DIRECTIONS |
Can you switch "Restaurant" to "Speisesaal" in the data from the line with "MS NORMANDIE" through the end, and return only those lines with nothing else changed?

■ ■ ■ ■

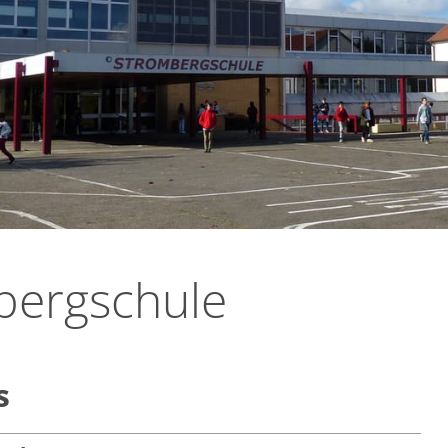
bergschule
s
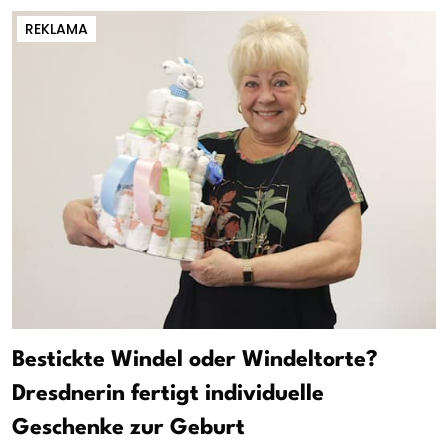
REKLAMA
Bestickte Windel oder Windeltorte?
Dresdnerin fertigt individuelle
Geschenke zur Geburt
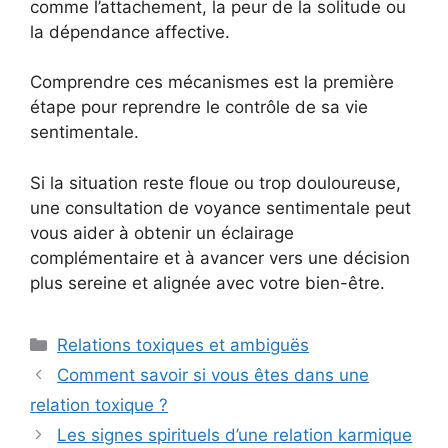
comme l’attachement, la peur de la solitude ou
la dépendance affective.
Comprendre ces mécanismes est la première
étape pour reprendre le contrôle de sa vie
sentimentale.
Si la situation reste floue ou trop douloureuse,
une consultation de voyance sentimentale peut
vous aider à obtenir un éclairage
complémentaire et à avancer vers une décision
plus sereine et alignée avec votre bien-être.
Catégories
Relations toxiques et ambiguës
Comment savoir si vous êtes dans une
relation toxique ?
Les signes spirituels d’une relation karmique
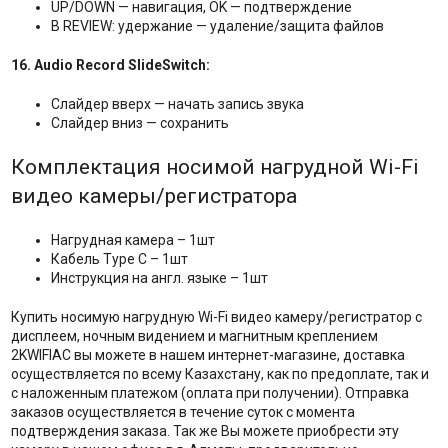
UP/DOWN — навигация, OK — подтверждение
В REVIEW: удержание — удаление/защита файлов
16. Audio Record SlideSwitch:
Слайдер вверх — начать запись звука
Слайдер вниз — сохранить
Комплектация носимой нагрудной Wi-Fi
видео камеры/регистратора
Нагрудная камера – 1шт
Кабель Type C – 1шт
Инструкция на англ. языке – 1шт
Купить носимую нагрудную Wi-Fi видео камеру/регистратор с
дисплеем, ночным видением и магнитным креплением
2KWIFIAC вы можете в нашем интернет-магазине, доставка
осуществляется по всему Казахстану, как по предоплате, так и
с наложенным платежом (оплата при получении). Отправка
заказов осуществляется в течение суток с момента
подтверждения заказа. Так же Вы можете приобрести эту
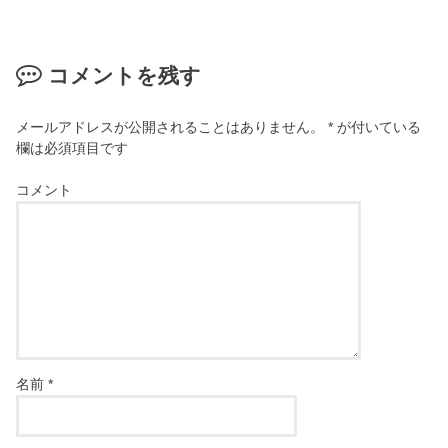
コメントを残す
メールアドレスが公開されることはありません。
*
が付いている
欄は必須項目です
コメント
名前
*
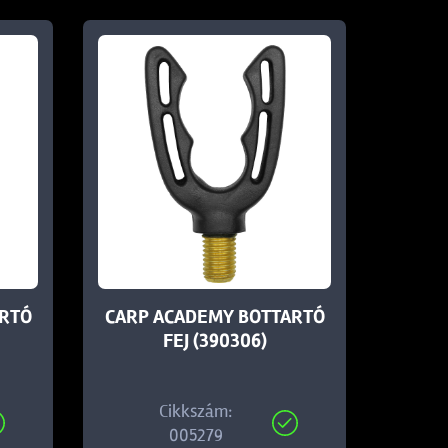
ARTÓ
CARP ACADEMY BOTTARTÓ
FEJ (390306)
Cikkszám:
005279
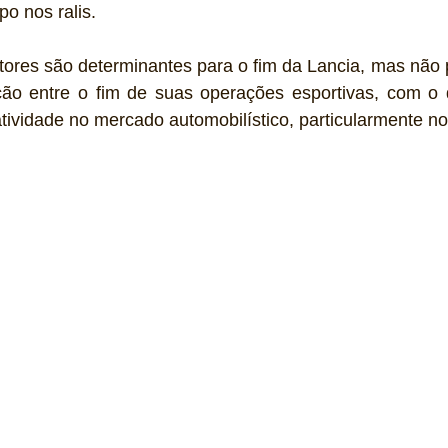
o nos ralis.
atores são determinantes para o fim da Lancia, mas não 
ação entre o fim de suas operações esportivas, com o d
ividade no mercado automobilístico, particularmente n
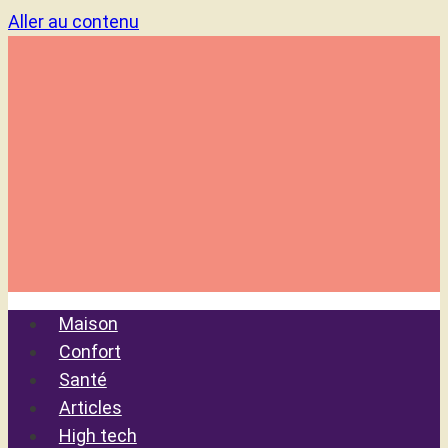
Aller au contenu
Maison
Confort
Santé
Articles
High tech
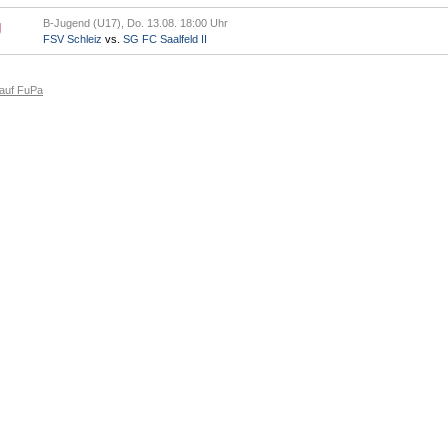
B-Jugend (U17), Do. 13.08. 18:00 Uhr
FSV Schleiz
vs.
SG FC Saalfeld II
 auf FuPa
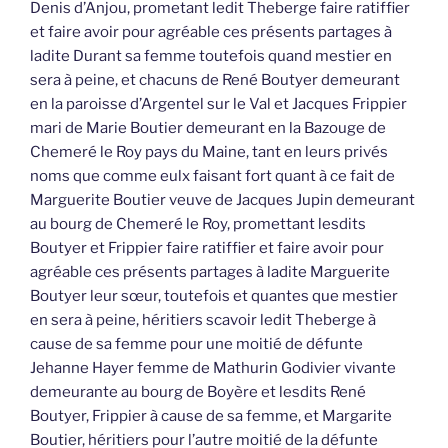
Denis d’Anjou, prometant ledit Theberge faire ratiffier
et faire avoir pour agréable ces présents partages à
ladite Durant sa femme toutefois quand mestier en
sera à peine, et chacuns de René Boutyer demeurant
en la paroisse d’Argentel sur le Val et Jacques Frippier
mari de Marie Boutier demeurant en la Bazouge de
Chemeré le Roy pays du Maine, tant en leurs privés
noms que comme eulx faisant fort quant à ce fait de
Marguerite Boutier veuve de Jacques Jupin demeurant
au bourg de Chemeré le Roy, promettant lesdits
Boutyer et Frippier faire ratiffier et faire avoir pour
agréable ces présents partages à ladite Marguerite
Boutyer leur sœur, toutefois et quantes que mestier
en sera à peine, héritiers scavoir ledit Theberge à
cause de sa femme pour une moitié de défunte
Jehanne Hayer femme de Mathurin Godivier vivante
demeurante au bourg de Boyère et lesdits René
Boutyer, Frippier à cause de sa femme, et Margarite
Boutier, héritiers pour l’autre moitié de la défunte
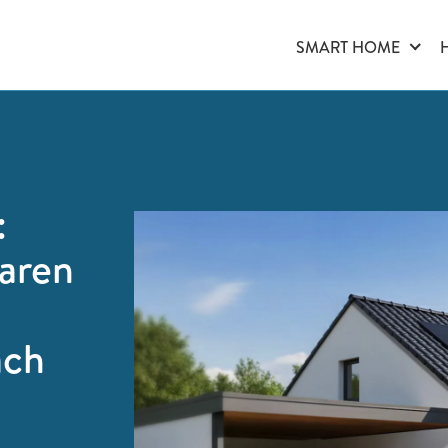
SMART HOME
:
laren
ach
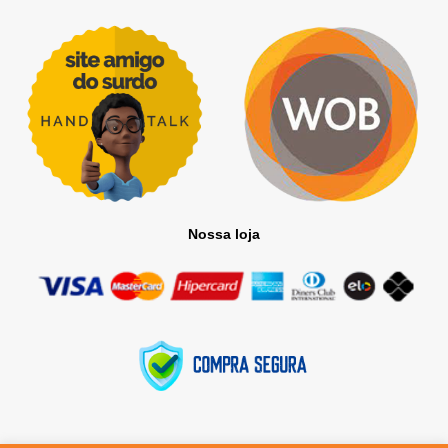
Nossa loja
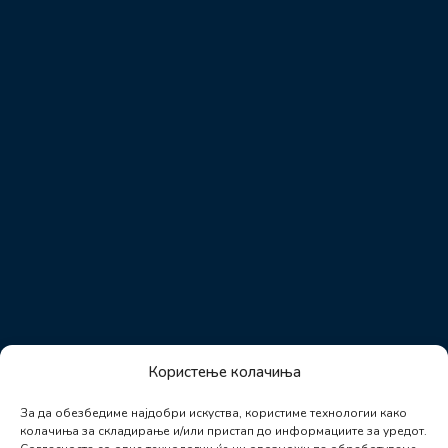
Користење колачиња
За да обезбедиме најдобри искуства, користиме технологии како
колачиња за складирање и/или пристап до информациите за уредот.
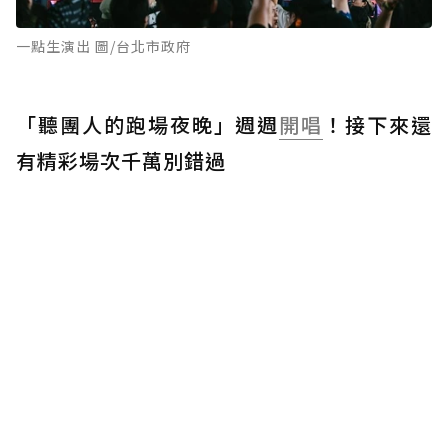
一點生演出 圖/台北市政府
「聽團人的跑場夜晚」週週
開唱
！接下來還
有精彩場次千萬別錯過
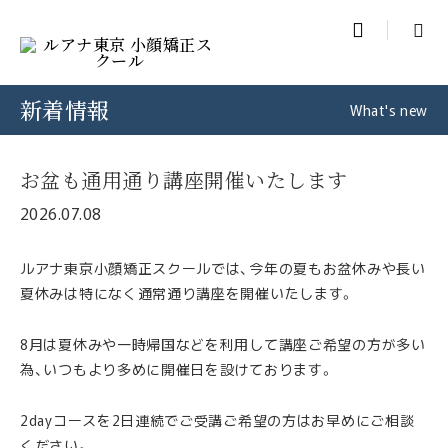

新着情報
What's new
お盆も通用通り講座開催いたします
2026.07.08
ルアナ東京小顔矯正スクールでは、今年の夏もお盆休みや長い
夏休みは特になく通常通り講座を開催いたします。
8月は夏休みや一時帰国などを利用して講座ご希望の方が多い
為、いつもより多めに開催日を設けております。
2dayコースを2日連続でご受講ご希望の方はお早めにご相談
ください。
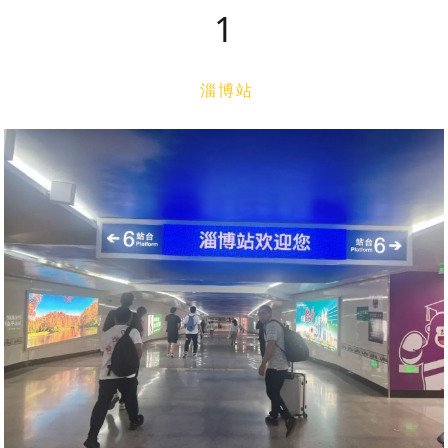
1
淄博站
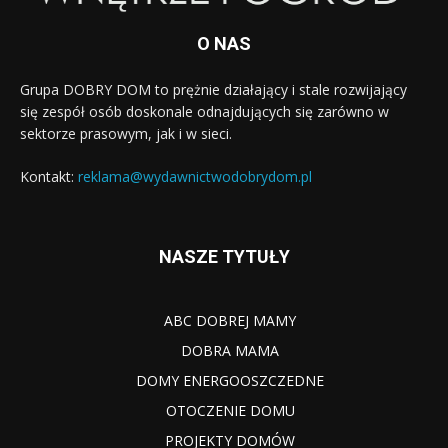
O NAS
Grupa DOBRY DOM to prężnie działający i stale rozwijający
się zespół osób doskonale odnajdujących się zarówno w
sektorze prasowym, jak i w sieci.
Kontakt:
reklama@wydawnictwodobrydom.pl
NASZE TYTUŁY
ABC DOBREJ MAMY
DOBRA MAMA
DOMY ENERGOOSZCZEDNE
OTOCZENIE DOMU
PROJEKTY DOMÓW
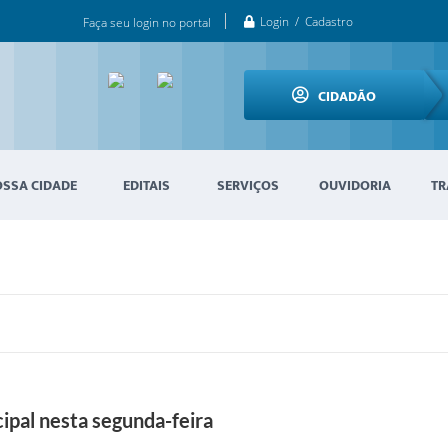
Login / Cadastro
Faça seu login no portal
CIDADÃO
OSSA CIDADE
EDITAIS
SERVIÇOS
OUVIDORIA
TR
ipal nesta segunda-feira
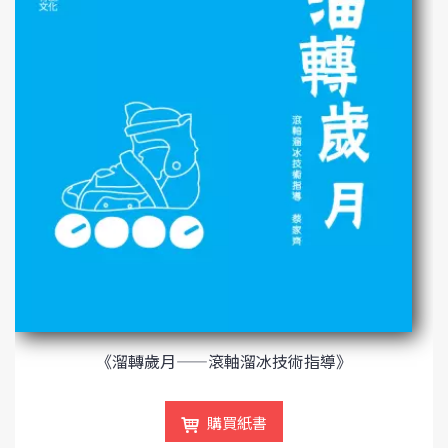
《溜轉歲月——滾軸溜冰技術指導》
購買紙書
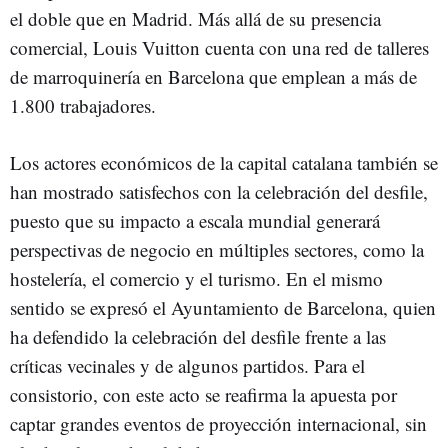
el doble que en Madrid. Más allá de su presencia
comercial, Louis Vuitton cuenta con una red de talleres
de marroquinería en Barcelona que emplean a más de
1.800 trabajadores.
Los actores económicos de la capital catalana también se
han mostrado satisfechos con la celebración del desfile,
puesto que su impacto a escala mundial generará
perspectivas de negocio en múltiples sectores, como la
hostelería, el comercio y el turismo. En el mismo
sentido se expresó el Ayuntamiento de Barcelona, quien
ha defendido la celebración del desfile frente a las
críticas vecinales y de algunos partidos. Para el
consistorio, con este acto se reafirma la apuesta por
captar grandes eventos de proyección internacional, sin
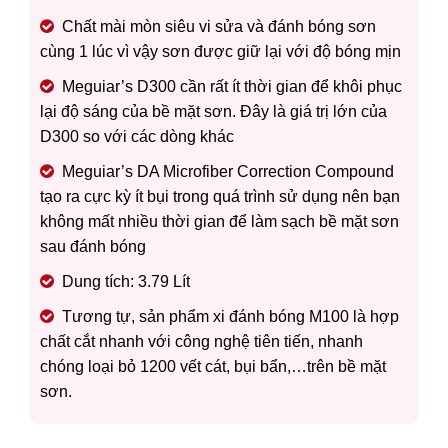
Chất mài mòn siêu vi sửa và đánh bóng sơn
cùng 1 lúc vì vậy sơn được giữ lại với độ bóng mịn
Meguiar’s D300 cần rất ít thời gian để khôi phục
lại độ sáng của bề mặt sơn. Đây là giá trị lớn của
D300 so với các dòng khác
Meguiar’s DA Microfiber Correction Compound
tạo ra cực kỳ ít bụi trong quá trình sử dụng nên bạn
không mất nhiều thời gian để làm sạch bề mặt sơn
sau đánh bóng
Dung tích: 3.79 Lít
Tương tự, sản phẩm xi đánh bóng M100 là hợp
chất cắt nhanh với công nghệ tiên tiến, nhanh
chóng loại bỏ 1200 vết cát, bụi bẩn,…trên bề mặt
sơn.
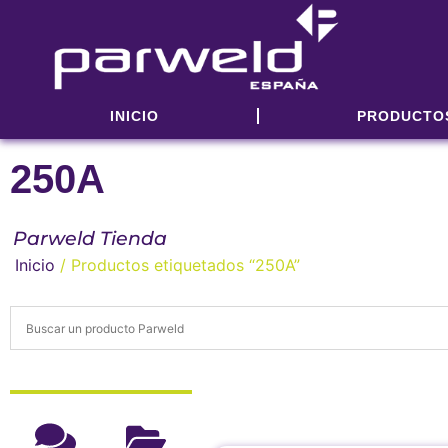
INICIO
PRODUCTO
250A
Parweld Tienda
Inicio
/ Productos etiquetados “250A”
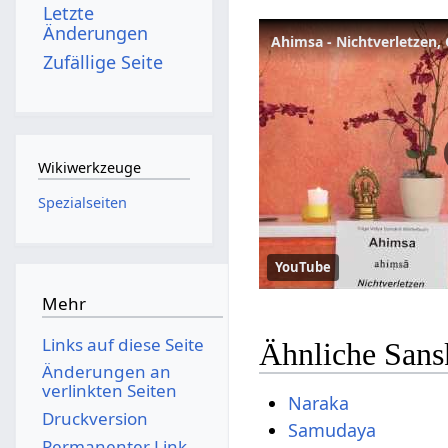
Letzte
Änderungen
Ahimsa - Nichtverletzen, 
Zufällige Seite
Wikiwerkzeuge
Spezialseiten
YouTube
Mehr
Links auf diese Seite
Ähnliche Sans
Änderungen an
verlinkten Seiten
Naraka
Druckversion
Samudaya
Permanenter Link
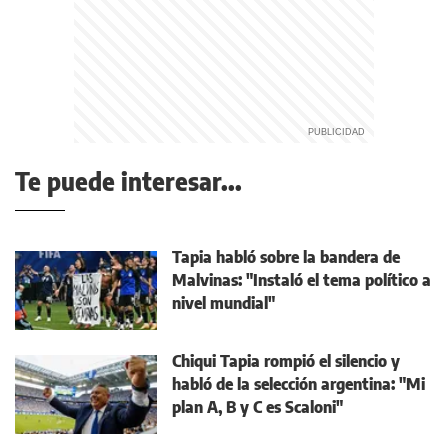
Te puede interesar...
Tapia habló sobre la bandera de
Malvinas: "Instaló el tema político a
nivel mundial"
Chiqui Tapia rompió el silencio y
habló de la selección argentina: "Mi
plan A, B y C es Scaloni"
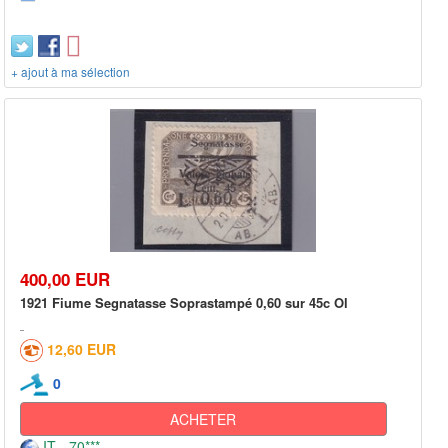
+ ajout à ma sélection
400,00 EUR
1921 Fiume Segnatasse Soprastampé 0,60 sur 45c Ol
12,60 EUR
0
ACHETER
IT - 70***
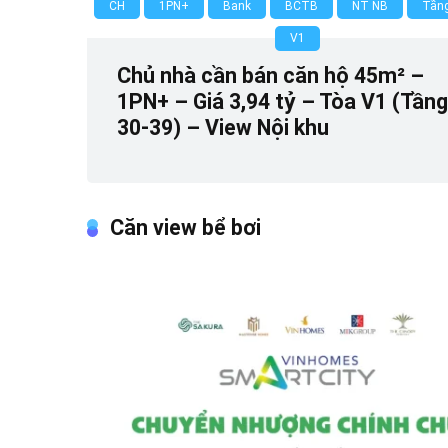
CH
1PN+
Bank
BCTB
NT NB
Tầng
V1
Chủ nhà cần bán căn hộ 45m² –
1PN+ – Giá 3,94 tỷ – Tòa V1 (Tầng
30-39) – View Nội khu
Căn view bể bơi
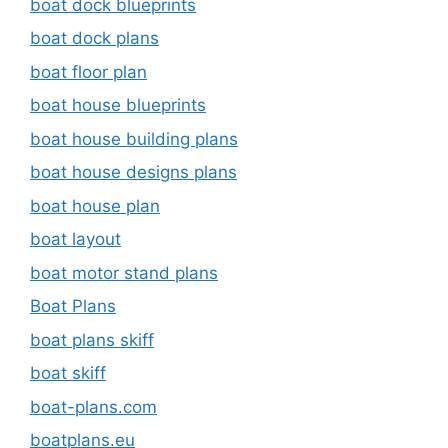
boat dock blueprints
boat dock plans
boat floor plan
boat house blueprints
boat house building plans
boat house designs plans
boat house plan
boat layout
boat motor stand plans
Boat Plans
boat plans skiff
boat skiff
boat-plans.com
boatplans.eu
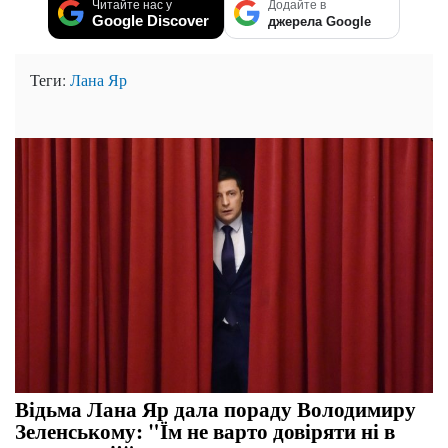
Читайте нас у
Додайте в
Google Discover
джерела Google
Теги:
Лана Яр
Відьма Лана Яр дала пораду Володимиру
Зеленському: "Їм не варто довіряти ні в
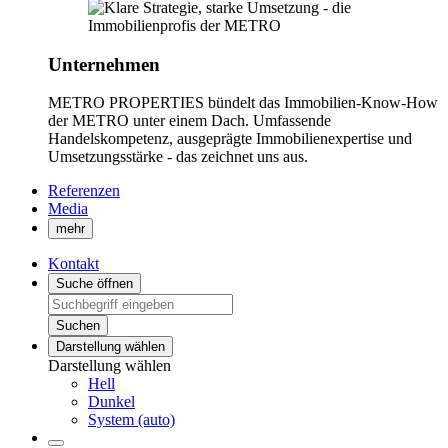
Unternehmen
METRO PROPERTIES bündelt das Immobilien-Know-How
der METRO unter einem Dach. Umfassende
Handelskompetenz, ausgeprägte Immobilienexpertise und
Umsetzungsstärke - das zeichnet uns aus.
Referenzen
Media
mehr
Kontakt
Suche öffnen
Suchen
Darstellung wählen
Darstellung wählen
Hell
Dunkel
System (auto)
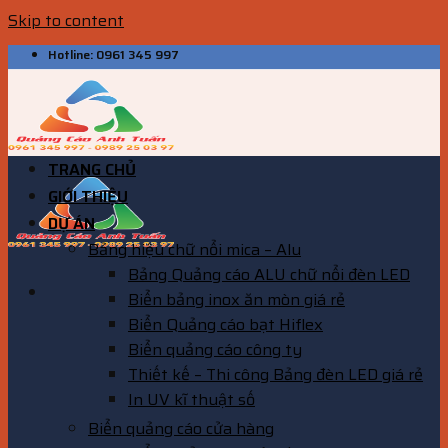
Skip to content
Hotline: 0961 345 997
TRANG CHỦ
GIỚI THIỆU
DỰ ÁN
Bảng hiệu chữ nổi mica – Alu
Bảng Quảng cáo ALU chữ nổi đèn LED
Biển bảng inox ăn mòn giá rẻ
Biển Quảng cáo bạt Hiflex
Biển quảng cáo công ty
Thiết kế – Thi công Bảng đèn LED giá rẻ
In UV kĩ thuật số
Biển quảng cáo cửa hàng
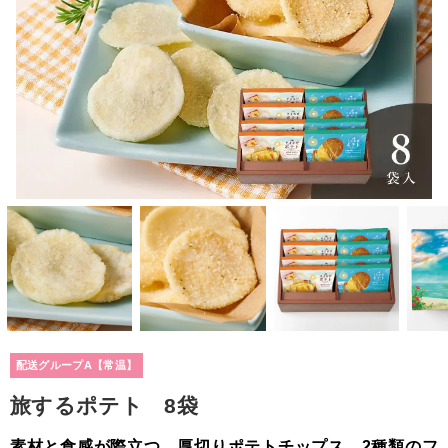
配送グループA【常温】
旅するポテト 8袋
素材と食感が際立つ、厚切りポテトチップス。2種類のフ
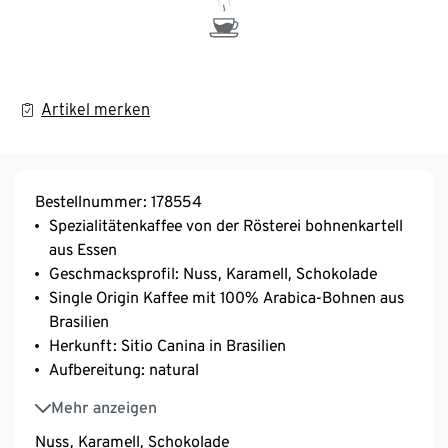
Artikel merken
Bestellnummer: 178554
Spezialitätenkaffee von der Rösterei bohnenkartell
aus Essen
Geschmacksprofil: Nuss, Karamell, Schokolade
Single Origin Kaffee mit 100% Arabica-Bohnen aus
Brasilien
Herkunft: Sitio Canina in Brasilien
Aufbereitung: natural
Varietät: Gelber und Roter Catuai (Brasilien)
Mehr anzeigen
Nuss, Karamell, Schokolade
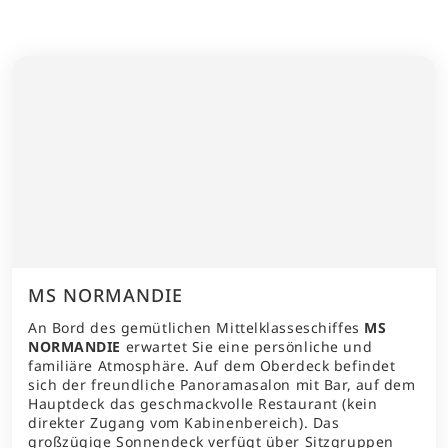
MS NORMANDIE
An Bord des gemütlichen Mittelklasseschiffes
MS
NORMANDIE
erwartet Sie eine persönliche und
familiäre Atmosphäre. Auf dem Oberdeck befindet
sich der freundliche Panoramasalon mit Bar, auf dem
Hauptdeck das geschmackvolle Restaurant (kein
direkter Zugang vom Kabinenbereich). Das
großzügige Sonnendeck verfügt über Sitzgruppen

■ ■ ■ ■

RESULT BELOW |
MS NORMANDIE
An Bord des gemütlichen Mittelklasseschiffes
MS
NORMANDIE
erwartet Sie eine persönliche und
familiäre Atmosphäre. Auf dem Oberdeck befindet
sich der freundliche Panoramasalon mit Bar, auf dem
Hauptdeck das geschmackvolle Speisesaal (kein
direkter Zugang vom Kabinenbereich). Das
großzügige Sonnendeck verfügt über Sitzgruppen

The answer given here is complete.